A pressão exercida pelo Ministério Público sobre as entidades sindicais foi criticada por Miguel Salaberry Filho, que apontou a inflação como um dos múltiplos elementos integrantes de uma negociação coletiva, que vai além de meras cláusulas econômicas, mas abrange questões sociais, como plano de saúde.

 

Mas quando se trata do recolhimento da taxa assistencial, que é vital para a manutenção das entidades, surge a oposição sistemática do Ministério Público e do Tribunal Superior do Trabalho (TST) com a alegação de que a contribuição deva valer apenas para associados, sem levar em conta a extensão dos benefícios à totalidade da classe.
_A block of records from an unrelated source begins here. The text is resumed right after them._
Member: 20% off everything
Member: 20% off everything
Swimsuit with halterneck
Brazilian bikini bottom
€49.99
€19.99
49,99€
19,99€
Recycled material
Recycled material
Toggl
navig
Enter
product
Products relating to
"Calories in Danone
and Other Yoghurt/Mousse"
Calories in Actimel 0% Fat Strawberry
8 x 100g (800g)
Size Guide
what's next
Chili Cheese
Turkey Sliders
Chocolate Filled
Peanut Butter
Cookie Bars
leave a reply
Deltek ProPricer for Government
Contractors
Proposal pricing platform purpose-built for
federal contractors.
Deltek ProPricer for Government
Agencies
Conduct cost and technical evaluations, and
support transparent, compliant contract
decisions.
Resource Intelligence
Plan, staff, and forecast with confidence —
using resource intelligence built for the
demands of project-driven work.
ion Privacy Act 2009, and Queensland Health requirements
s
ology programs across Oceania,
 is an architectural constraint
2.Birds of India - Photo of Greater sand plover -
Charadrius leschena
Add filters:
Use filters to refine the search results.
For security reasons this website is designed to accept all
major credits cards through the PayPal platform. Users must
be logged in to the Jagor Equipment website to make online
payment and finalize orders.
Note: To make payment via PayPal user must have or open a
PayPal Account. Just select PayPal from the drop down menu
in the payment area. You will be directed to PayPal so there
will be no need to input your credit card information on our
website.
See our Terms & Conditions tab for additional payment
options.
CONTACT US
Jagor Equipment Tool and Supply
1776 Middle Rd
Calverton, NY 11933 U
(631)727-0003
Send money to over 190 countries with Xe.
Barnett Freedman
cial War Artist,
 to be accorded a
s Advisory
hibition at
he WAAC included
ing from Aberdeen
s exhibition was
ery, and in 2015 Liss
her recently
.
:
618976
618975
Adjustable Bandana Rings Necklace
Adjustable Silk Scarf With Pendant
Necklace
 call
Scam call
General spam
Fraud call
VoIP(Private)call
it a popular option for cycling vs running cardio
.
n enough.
Tal intervenção é mal vista pelos sindicalistas, que não concordam com a imposição de assinatura de um Termo de Ajuste de Conduta (TAC), que focaliza unicamente a cláusula em favor do sindicato, mas desconsidera o mérito de uma convenção coletiva inteira.

 

“Não é possível discutir a sobrevivência da estrutura sindical sem admitir a necessidade da cobrança de contribuições para o conjunto da categoria representada”, desabafou o dirigente sindical, questionando o que seria dos partidos sem o sustento do Fundo Partidário e da OAB sem a contribuição paga pelos advogados. A reforma trabalhista dificultou o sistema vigente de financiamento dos sindicatos e retirou das assembleias o poder decisório dos trabalhadores, ao estabelecer a autorização expressa de contribuições firmadas em convenções coletivas.

 

A hora da mudança vai chegar

 

Diante de representantes do movimento social e de entidades representativas, o Secretário de Relações Institucionais da UGT alertou que a classe trabalhadora é “uma maioria silenciosa, que falará na devida hora”, fazendo menção direta ao pleito eleitoral de outubro. Salaberry apontou o Senador Paulo Paim exemplo, dizendo que ele é o único senador gaúcho a defender uma legislação protetora, que favoreça as negociações coletivas. O sindicalista reprovou a postura de parlamentares que votaram na reforma trabalhista e defendeu que a punição venha com a derrota nas urnas, no momento da renovação do mandato, em outubro.

 

Ao encerrar o pronunciamento, o dirigente da UGT rejeitou a opressão ao movimento sindical orquestrada por governistas, com o apoio de maus políticos, mas frisou que a população e os trabalhadores são detentores do que chamou de “arma letal”, que é o título eleitoral, capaz de demonstrar a vontade por renovação em todas as instâncias de representação.